- **The task**: Gather every line of the records below that contains the word "board", and copy each line in full. Case counts.

- **Stored data**:

____________________

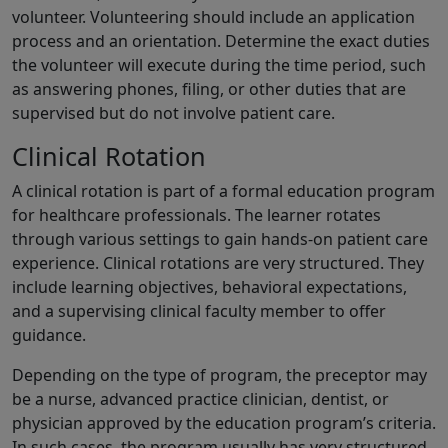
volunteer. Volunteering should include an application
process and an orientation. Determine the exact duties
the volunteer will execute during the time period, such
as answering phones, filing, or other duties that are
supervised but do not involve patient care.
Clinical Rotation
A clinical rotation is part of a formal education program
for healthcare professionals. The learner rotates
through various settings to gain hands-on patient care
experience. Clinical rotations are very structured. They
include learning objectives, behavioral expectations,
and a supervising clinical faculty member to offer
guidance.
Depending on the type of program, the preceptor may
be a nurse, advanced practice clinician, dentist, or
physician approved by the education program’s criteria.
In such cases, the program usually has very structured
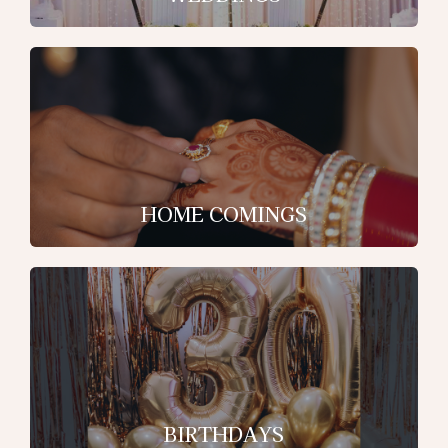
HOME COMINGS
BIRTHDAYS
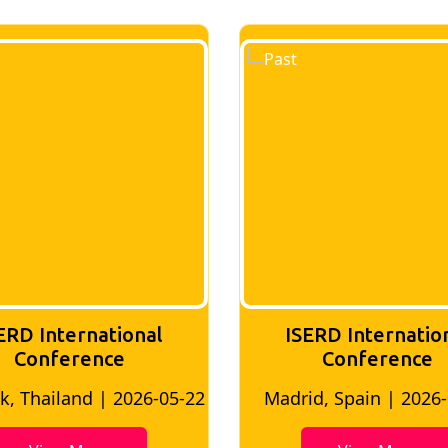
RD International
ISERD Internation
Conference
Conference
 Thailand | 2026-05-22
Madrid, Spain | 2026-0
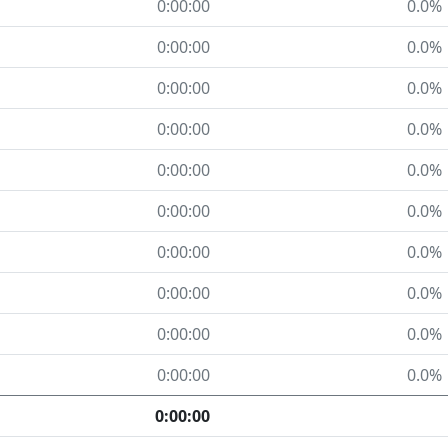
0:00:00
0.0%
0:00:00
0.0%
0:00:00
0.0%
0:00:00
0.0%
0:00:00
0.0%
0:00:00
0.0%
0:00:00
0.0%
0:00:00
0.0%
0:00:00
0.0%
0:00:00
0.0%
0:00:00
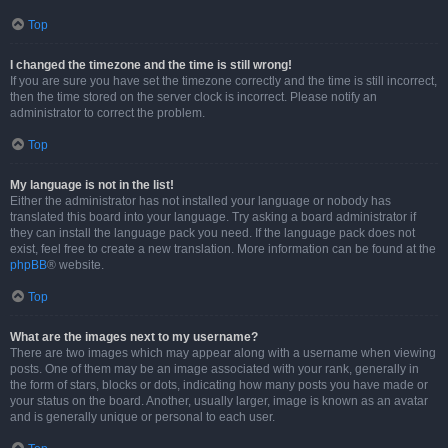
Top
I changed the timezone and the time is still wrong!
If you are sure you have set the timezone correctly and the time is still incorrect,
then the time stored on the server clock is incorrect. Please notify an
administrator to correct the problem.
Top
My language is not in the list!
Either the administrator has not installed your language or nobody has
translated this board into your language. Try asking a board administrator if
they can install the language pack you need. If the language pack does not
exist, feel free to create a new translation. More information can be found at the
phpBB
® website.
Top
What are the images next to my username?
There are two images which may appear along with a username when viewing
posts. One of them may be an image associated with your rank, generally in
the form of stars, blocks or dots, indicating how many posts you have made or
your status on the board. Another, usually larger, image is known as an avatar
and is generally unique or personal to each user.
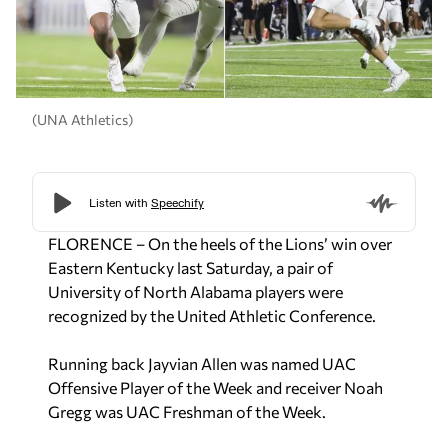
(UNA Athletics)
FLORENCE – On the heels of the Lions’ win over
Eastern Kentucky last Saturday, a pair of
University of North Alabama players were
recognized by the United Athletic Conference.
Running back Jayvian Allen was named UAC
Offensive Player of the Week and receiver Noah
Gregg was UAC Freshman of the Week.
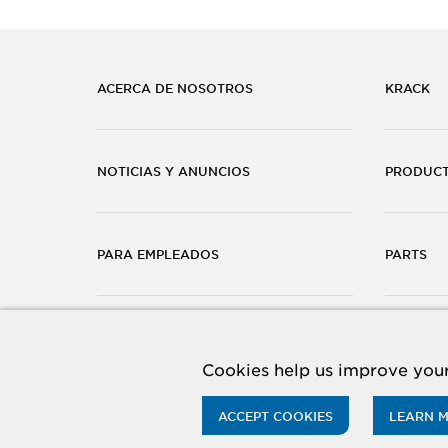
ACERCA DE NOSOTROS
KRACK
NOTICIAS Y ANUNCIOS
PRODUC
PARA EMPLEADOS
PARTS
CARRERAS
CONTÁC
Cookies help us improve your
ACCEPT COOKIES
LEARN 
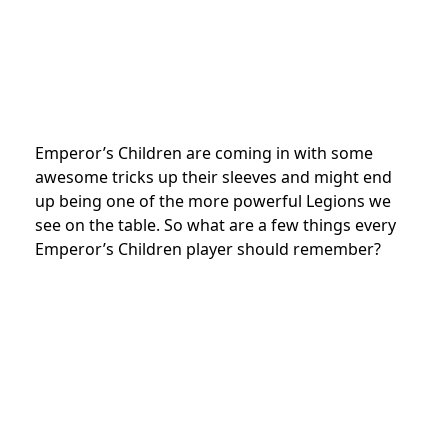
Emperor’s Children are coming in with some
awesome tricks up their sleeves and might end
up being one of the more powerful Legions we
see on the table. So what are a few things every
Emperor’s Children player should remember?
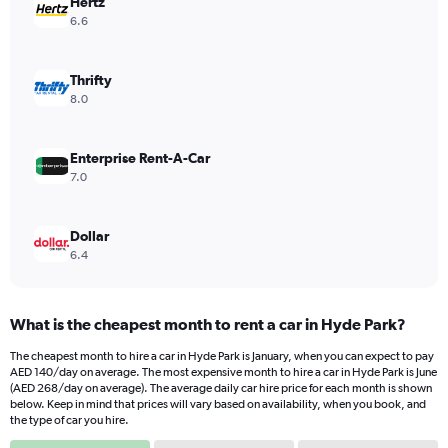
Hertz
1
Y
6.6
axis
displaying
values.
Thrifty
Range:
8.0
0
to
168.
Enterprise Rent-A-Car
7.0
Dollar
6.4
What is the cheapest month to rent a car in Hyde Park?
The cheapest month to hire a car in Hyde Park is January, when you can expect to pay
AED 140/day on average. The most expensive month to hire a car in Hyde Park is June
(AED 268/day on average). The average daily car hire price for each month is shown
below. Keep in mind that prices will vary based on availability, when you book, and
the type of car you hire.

____________________

- **Task output**:
translated this board into your language. Try asking a board administrator if
your status on the board. Another, usually larger, image is known as an avatar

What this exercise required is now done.